The women were scattered about the parlor when the men
joined them. Quent knew all the ladies to be pretty, but his gaze just
naturally gravitated to Bell. She’d always had the ability to draw his eye,
even when he’d been young and perishing of a stupidly broken heart and had
vowed to never let another woman into his life. For Bell, he was now ready to
make a reluctant exception.
He knew she couldn’t play the pianoforte, but she’d draped
herself elegantly on the bench, idly punching the keys and matching the notes
to a musical score she was trying to read. A sconce above her head emphasized
the red threads in her dark hair. A curl adorned her bare nape. Her gold silk
dinner gown draped seductively over a curvaceous figure that had developed from
a child’s skinniness to that of a full-grown woman over the years he’d known her.
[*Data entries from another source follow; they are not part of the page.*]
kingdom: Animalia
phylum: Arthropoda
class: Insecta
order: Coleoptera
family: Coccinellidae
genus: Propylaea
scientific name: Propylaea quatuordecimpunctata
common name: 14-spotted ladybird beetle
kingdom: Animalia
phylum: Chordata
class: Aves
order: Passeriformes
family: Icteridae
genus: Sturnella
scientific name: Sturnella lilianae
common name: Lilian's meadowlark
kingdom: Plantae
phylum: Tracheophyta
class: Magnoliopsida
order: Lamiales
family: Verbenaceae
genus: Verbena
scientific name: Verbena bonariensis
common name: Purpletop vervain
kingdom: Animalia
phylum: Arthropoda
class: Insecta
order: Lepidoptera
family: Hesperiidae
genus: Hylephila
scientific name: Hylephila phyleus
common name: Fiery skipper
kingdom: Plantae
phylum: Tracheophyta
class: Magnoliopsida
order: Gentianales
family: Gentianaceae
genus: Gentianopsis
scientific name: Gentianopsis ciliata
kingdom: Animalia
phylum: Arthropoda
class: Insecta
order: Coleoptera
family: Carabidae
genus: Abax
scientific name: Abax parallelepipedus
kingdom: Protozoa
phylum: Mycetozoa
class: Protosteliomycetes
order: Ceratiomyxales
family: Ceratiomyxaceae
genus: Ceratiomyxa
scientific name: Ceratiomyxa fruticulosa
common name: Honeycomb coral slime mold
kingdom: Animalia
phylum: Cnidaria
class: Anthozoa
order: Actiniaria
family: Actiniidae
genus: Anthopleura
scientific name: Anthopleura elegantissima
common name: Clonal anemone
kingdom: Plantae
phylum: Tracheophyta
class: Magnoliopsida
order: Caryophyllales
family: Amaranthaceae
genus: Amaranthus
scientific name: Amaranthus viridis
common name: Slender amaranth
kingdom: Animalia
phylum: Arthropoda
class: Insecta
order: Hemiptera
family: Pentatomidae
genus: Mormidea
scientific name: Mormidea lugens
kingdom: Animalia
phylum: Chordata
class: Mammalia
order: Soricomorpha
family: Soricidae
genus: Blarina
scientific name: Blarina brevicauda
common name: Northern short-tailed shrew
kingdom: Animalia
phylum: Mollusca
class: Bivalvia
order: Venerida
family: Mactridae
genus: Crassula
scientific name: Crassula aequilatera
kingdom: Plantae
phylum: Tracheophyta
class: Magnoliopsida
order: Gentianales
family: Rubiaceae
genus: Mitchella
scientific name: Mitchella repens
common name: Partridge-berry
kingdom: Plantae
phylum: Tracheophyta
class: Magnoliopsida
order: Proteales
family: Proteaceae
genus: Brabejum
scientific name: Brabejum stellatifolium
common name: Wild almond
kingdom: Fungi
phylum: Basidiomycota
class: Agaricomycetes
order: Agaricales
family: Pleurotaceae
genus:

And her position revealed one dainty shoe and stockinged
ankle. Quent reluctantly dragged his gaze away and bowed to the amused
countess. Fitz’s wife could be an annoying know-it-all, but she was generally
demure and kept her thoughts to herself—
—Unlike Bell’s sisters. They leapt from their chairs to
usher the men in, chattering about a game of charades. Penrose seemed
particularly stricken when the younger chit grabbed his arm and led him toward
a chair near the pianoforte.
The older one—Tess, he thought Bell called her—took Quent’s
arm and steered him toward a loveseat beside her. “We thought we could have a
challenge in the evenings, gentlemen versus the ladies. We are well matched,
aren’t we? Four ladies against three gentlemen?”
Bell arched an eyebrow in apparent surprise at her sister’s
eagerness, but she shrugged in reply to Quent’s questioning expression. He
resisted Tess’s placement and strode to the cold fireplace instead.
“I am not much at games, but I’ll be happy to judge, if you
like.” He leaned against the mantel, wondering how to steer the conversation in
the direction he had in mind. He’d only been thinking in terms of shocking
Bell, not her young sisters. Should he wait? Or would they all go upstairs
together?
“Oh, but it will be fun,” the younger girl cried. “You don’t
want to spoil the fun for everyone.”
“Hush, Syd, I’ll sit out the game with Mr. Hoyt, and the
rest of you can play,” Tess suggested.
That did not sound as if they were planning on retiring
soon. His own sisters could stay up later than he had any inclination for,
particularly if he was in their chatty company.
Fitz took a seat beside his wife, who was adding trim to a
child’s attire. Very practical woman was the countess. Abby leaned over and
kissed her husband’s cheek but didn’t object to the game.
Penrose actually looked interested. The ex-soldier hadn’t
had the time or funds to play in society’s drawing rooms. And now he had the
attention of two attractive single ladies. Quent knew his friend would cut his
own throat before disagreeing with the women. Penrose took the empty seat
beside Mrs. Dawson.
Quent refrained from rolling his eyes. While the younger
ones chattered about the best topic for a charade, he removed the list from his
pocket and handed it to the countess. “I am calling on your expertise, my lady.
Fitz agrees these ladies are all suitable for courtship, but he has more
insight into their wealth than their personalities. May I have your opinion?”